Phnom Penh, Nov 20 (IANS): Talks begin here Tuesday for a mega trade pact among 10 Asean countries and its six dialogue partners, including India, that enjoy
considerable clout today, thanks to their 40 percent share in global output and three-billion population.
Formally called the Regional Comprehensive Economic Partnership (RCEP), negotiations are set to begin at the East Asia Summit here. It aims to lower all trade
barriers across the region by the end of 2015.
Indian Prime Minister Manmohan Singh, here for the summit, will participate in the talks for the pact's launch. Commerce Minister Anand Sharma had said Sunday
the Asean (Association of Southeast Asian Nations) economic ministers had firmed up a draft on it in August and the summit would take a view on it.

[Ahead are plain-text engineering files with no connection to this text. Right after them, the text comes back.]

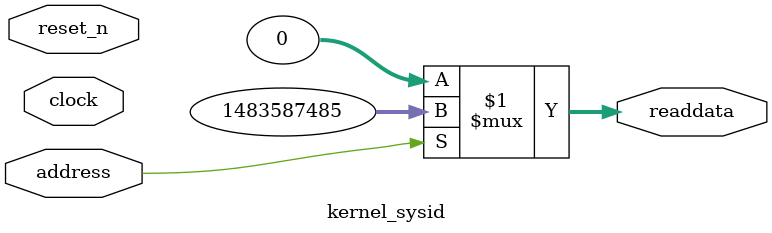
<source format=v>

`timescale 1ns / 1ps
// synthesis translate_on

// turn off superfluous verilog processor warnings 
// altera message_level Level1 
// altera message_off 10034 10035 10036 10037 10230 10240 10030 

module kernel_sysid (
               // inputs:
                address,
                clock,
                reset_n,

               // outputs:
                readdata
             )
;

  output  [ 31: 0] readdata;
  input            address;
  input            clock;
  input            reset_n;

  wire    [ 31: 0] readdata;
  //control_slave, which is an e_avalon_slave
  assign readdata = address ? 1483587485 : 0;

endmodule




</source>
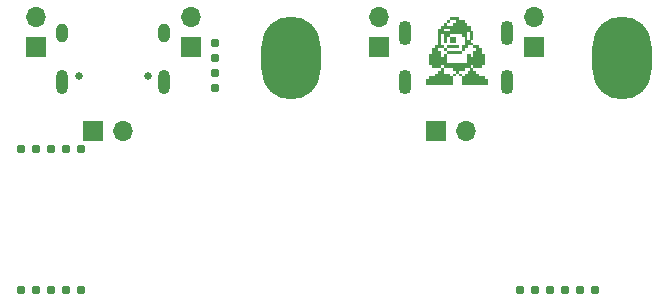
<source format=gbr>
%TF.GenerationSoftware,KiCad,Pcbnew,(6.0.10)*%
%TF.CreationDate,2023-01-23T13:10:33-05:00*%
%TF.ProjectId,nfdb_mkii,6e666462-5f6d-46b6-9969-2e6b69636164,rev?*%
%TF.SameCoordinates,Original*%
%TF.FileFunction,Soldermask,Bot*%
%TF.FilePolarity,Negative*%
%FSLAX46Y46*%
G04 Gerber Fmt 4.6, Leading zero omitted, Abs format (unit mm)*
G04 Created by KiCad (PCBNEW (6.0.10)) date 2023-01-23 13:10:33*
%MOMM*%
%LPD*%
G01*
G04 APERTURE LIST*
%ADD10C,0.787400*%
%ADD11R,1.700000X1.700000*%
%ADD12O,1.700000X1.700000*%
%ADD13C,0.650000*%
%ADD14O,1.000000X2.100000*%
%ADD15O,1.000000X1.600000*%
%ADD16O,5.000000X7.000000*%
%ADD17O,1.100000X2.100000*%
G04 APERTURE END LIST*
G36*
X142422680Y-23990202D02*
G01*
X142422680Y-24701915D01*
X142177664Y-24701915D01*
X142177664Y-24970266D01*
X142422680Y-24970266D01*
X142422680Y-25168612D01*
X141920980Y-25168612D01*
X141920980Y-25425296D01*
X141664297Y-25425296D01*
X141664297Y-25681980D01*
X141419281Y-25681980D01*
X141419281Y-25880326D01*
X140170865Y-25880326D01*
X140170865Y-26627042D01*
X141909313Y-26627042D01*
X141909313Y-25880326D01*
X142177664Y-25880326D01*
X142177664Y-26137009D01*
X142422680Y-26137009D01*
X142422680Y-25681980D01*
X142667696Y-25681980D01*
X142667696Y-25425296D01*
X142422680Y-25425296D01*
X142422680Y-25168612D01*
X142912712Y-25168612D01*
X142912712Y-25425296D01*
X143169396Y-25425296D01*
X143169396Y-25880326D01*
X143426079Y-25880326D01*
X143426079Y-26860390D01*
X143169396Y-26860390D01*
X143169396Y-27082071D01*
X142422680Y-27082071D01*
X142422680Y-27327087D01*
X142666932Y-27327087D01*
X142673530Y-27589605D01*
X142912712Y-27596255D01*
X142912712Y-27793785D01*
X143426079Y-27793785D01*
X143426079Y-28050468D01*
X143671095Y-28050468D01*
X143671095Y-28493831D01*
X141419281Y-28493831D01*
X141419281Y-27793785D01*
X141174265Y-27793785D01*
X141174265Y-27595438D01*
X140905914Y-27595438D01*
X140905914Y-27793785D01*
X140660898Y-27793785D01*
X140660898Y-28493831D01*
X138409083Y-28493831D01*
X138409083Y-28050468D01*
X138654099Y-28050468D01*
X138654099Y-27793785D01*
X139155799Y-27793785D01*
X139155799Y-27595438D01*
X139412482Y-27595438D01*
X139914182Y-27595438D01*
X140415882Y-27595438D01*
X140415882Y-27793785D01*
X140660898Y-27793785D01*
X140660898Y-27583771D01*
X140905914Y-27583771D01*
X141174265Y-27583771D01*
X141419281Y-27583771D01*
X141419281Y-27793785D01*
X141664297Y-27793785D01*
X141664297Y-27595438D01*
X141920980Y-27595438D01*
X141920980Y-27338755D01*
X142165996Y-27338755D01*
X142165996Y-27082071D01*
X141664297Y-27082071D01*
X141664297Y-27327087D01*
X141174265Y-27327087D01*
X141174265Y-27583771D01*
X140905914Y-27583771D01*
X140905914Y-27327087D01*
X140660898Y-27327087D01*
X140660898Y-27082071D01*
X139914182Y-27082071D01*
X139914182Y-27595438D01*
X139412482Y-27595438D01*
X139412482Y-27327087D01*
X139657498Y-27327087D01*
X139657498Y-27082071D01*
X138910783Y-27082071D01*
X138910783Y-26860390D01*
X139657498Y-26860390D01*
X139657498Y-27082071D01*
X139914182Y-27082071D01*
X139914182Y-26860390D01*
X142177664Y-26860390D01*
X142177664Y-27082071D01*
X142422680Y-27082071D01*
X142422680Y-26860390D01*
X142177664Y-26860390D01*
X139914182Y-26860390D01*
X139657498Y-26860390D01*
X138910783Y-26860390D01*
X138654099Y-26860390D01*
X138654099Y-25880326D01*
X138910783Y-25880326D01*
X138910783Y-25681980D01*
X139400815Y-25681980D01*
X139657498Y-25681980D01*
X139657498Y-26137009D01*
X139914182Y-26137009D01*
X139914182Y-25880326D01*
X140159198Y-25880326D01*
X140159198Y-25681980D01*
X139914182Y-25681980D01*
X139914182Y-25425296D01*
X139400815Y-25425296D01*
X139400815Y-25681980D01*
X138910783Y-25681980D01*
X138910783Y-25425296D01*
X139155799Y-25425296D01*
X139155799Y-25168612D01*
X139412482Y-25168612D01*
X139657498Y-25168612D01*
X139914182Y-25168612D01*
X139914182Y-25425296D01*
X140159198Y-25425296D01*
X140159198Y-25168365D01*
X140663814Y-25171405D01*
X141168431Y-25174446D01*
X141171742Y-25299871D01*
X141175054Y-25425296D01*
X140170865Y-25425296D01*
X140170865Y-25681980D01*
X141419281Y-25681980D01*
X141419281Y-25168612D01*
X141664297Y-25168612D01*
X141664297Y-24701915D01*
X141909313Y-24701915D01*
X142165996Y-24701915D01*
X142165996Y-24001869D01*
X141909313Y-24001869D01*
X141909313Y-24701915D01*
X141664297Y-24701915D01*
X141664297Y-24456899D01*
X141419281Y-24456899D01*
X141419281Y-24223550D01*
X140404214Y-24223550D01*
X140404214Y-24456899D01*
X140170865Y-24456899D01*
X140170865Y-24970266D01*
X139914182Y-24970266D01*
X139914182Y-24223550D01*
X139657498Y-24223550D01*
X139657498Y-25168612D01*
X139412482Y-25168612D01*
X139412482Y-23768521D01*
X139657498Y-23768521D01*
X139914182Y-23768521D01*
X139914182Y-23990202D01*
X140404214Y-23990202D01*
X140404214Y-23768521D01*
X139914182Y-23768521D01*
X139657498Y-23768521D01*
X139657498Y-23511837D01*
X139914182Y-23511837D01*
X140170865Y-23511837D01*
X140660898Y-23511837D01*
X140660898Y-23255154D01*
X140905914Y-23255154D01*
X140905914Y-23056807D01*
X140415882Y-23056807D01*
X140415882Y-23266821D01*
X140170865Y-23266821D01*
X140170865Y-23511837D01*
X139914182Y-23511837D01*
X139914182Y-23255154D01*
X140159198Y-23255154D01*
X140159198Y-23056807D01*
X140415882Y-23056807D01*
X140415882Y-22800124D01*
X141174265Y-22800124D01*
X141174265Y-23056807D01*
X141664297Y-23056807D01*
X141664297Y-23255154D01*
X141909313Y-23255154D01*
X141909313Y-23511837D01*
X142177664Y-23511837D01*
X142177664Y-23990202D01*
X142422680Y-23990202D01*
G37*
G36*
X140905914Y-24970266D02*
G01*
X140404214Y-24970266D01*
X140404214Y-24456899D01*
X140905914Y-24456899D01*
X140905914Y-24970266D01*
G37*
D10*
X104073950Y-33924000D03*
X107883950Y-33924000D03*
X109153950Y-33924000D03*
X105343950Y-33924000D03*
X106613950Y-33924000D03*
X120573200Y-24977000D03*
X120573200Y-28787000D03*
X120573200Y-26247000D03*
X120573200Y-27517000D03*
D11*
X118533200Y-25318000D03*
D12*
X118533200Y-22778000D03*
D11*
X147563451Y-25318000D03*
D12*
X147563451Y-22778000D03*
D13*
X114824000Y-27742000D03*
X109044000Y-27742000D03*
D14*
X107614000Y-28272000D03*
D15*
X116254000Y-24092000D03*
D14*
X116254000Y-28272000D03*
D15*
X107614000Y-24092000D03*
D10*
X104073950Y-45894000D03*
X106613950Y-45894000D03*
X107883950Y-45894000D03*
X105343950Y-45894000D03*
X109153950Y-45894000D03*
D16*
X154964251Y-26209000D03*
D10*
X147621000Y-45894000D03*
X152701000Y-45894000D03*
X146351000Y-45894000D03*
X148891000Y-45894000D03*
X150161000Y-45894000D03*
X151431000Y-45894000D03*
D11*
X134406251Y-25318000D03*
D12*
X134406251Y-22778000D03*
D11*
X110234000Y-32418000D03*
D12*
X112774000Y-32418000D03*
D11*
X105376000Y-25318000D03*
D12*
X105376000Y-22778000D03*
D11*
X139264251Y-32418000D03*
D12*
X141804251Y-32418000D03*
D16*
X126964251Y-26209000D03*
D17*
X145284251Y-28272000D03*
X136644251Y-28272000D03*
X136644251Y-24092000D03*
X145284251Y-24092000D03*
M02*

</source>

"The summit will consider the recommendations and take an appropriate view," Sharma had said. A statement, according to Indian interlocutors here, expected to
issued during the summit will bring more clarity on the status on the regional trade pact.
The negotiations start even as US US President Barack Obama is to convene a meeting here on a Trans-Pacific Partnership (TPP), also to tear down traditional
trade barriers and streamline trade with 10 other countries.
The seeds for RCEP were sown last year during the Asean-Plus-Six meeting at Bali.
The grouping comprises 10 Asean members -- Brunei, Cambodia, Indonesia, Laos, Malaysia, Myanmar, Philippines, Singapore, Thailand and Vietnam -- and six
dialogue partners -- Australia, China, India, Japan, South Korea and New Zealand.
Each of the six dialogue partners already have free trade pacts with Asean members. But the US and Russia, which got observer status at the East Asia Summit last
year, neither have such a bilateral treaty with the grouping, nor are they involved in the RCEP.
Obama is expected to push for the TPP in his meetings Tuesday with six leaders of the TPP present here, namely the New Zealand, Australia, Malaysia, Singapore,
Vietnam and Brunei. The formal talks were launched in early 2010.
New Zealand is chairing the next round of TPP talks in two weeks in Auckland. Obama took leadership of the TPP after hosting the APEC in November last year. It
is the only trade deal that the US is involved in negotiating currently.
According to diplomats here, the two rival deals spring from the fact that both the US and China are keen to take leadership roles in the integration of Asia-Pacific
region and on what form it should take to suits their interests.
"We're organising trade relations with countries other than China so that China starts feeling more pressure about meeting basic international standards," Obama had
said at a debate with Republican rival Mitt Romney in the run up to the presidential elections.
The mega pact being negotiated between Asean and its six dialogue partners is being seen as another web of regional and sectoral trade talks that have sprung after
the current round of multilateral talks under the World Trade Organisation failed successively.
Towards this end, China, Japan and South Korea are to hold ministerial discussions here Tuesday. "I am optimistic China, Japan and South Korea can reach a
consensus to commence the three-way free trade talks," foreign ministry spokesman Qin Gang said.
According to South Korean Trade Minister Taeho Bark, if the two regional trade pacts do come into existence, they would be similar in economic size to the
European Union.
According to the Organisation for Economic Cooperation and Development (OECD), which released a report here Sunday, Asean nations are expected to average
an annual growth rate of 5.5 percent from 2013-17.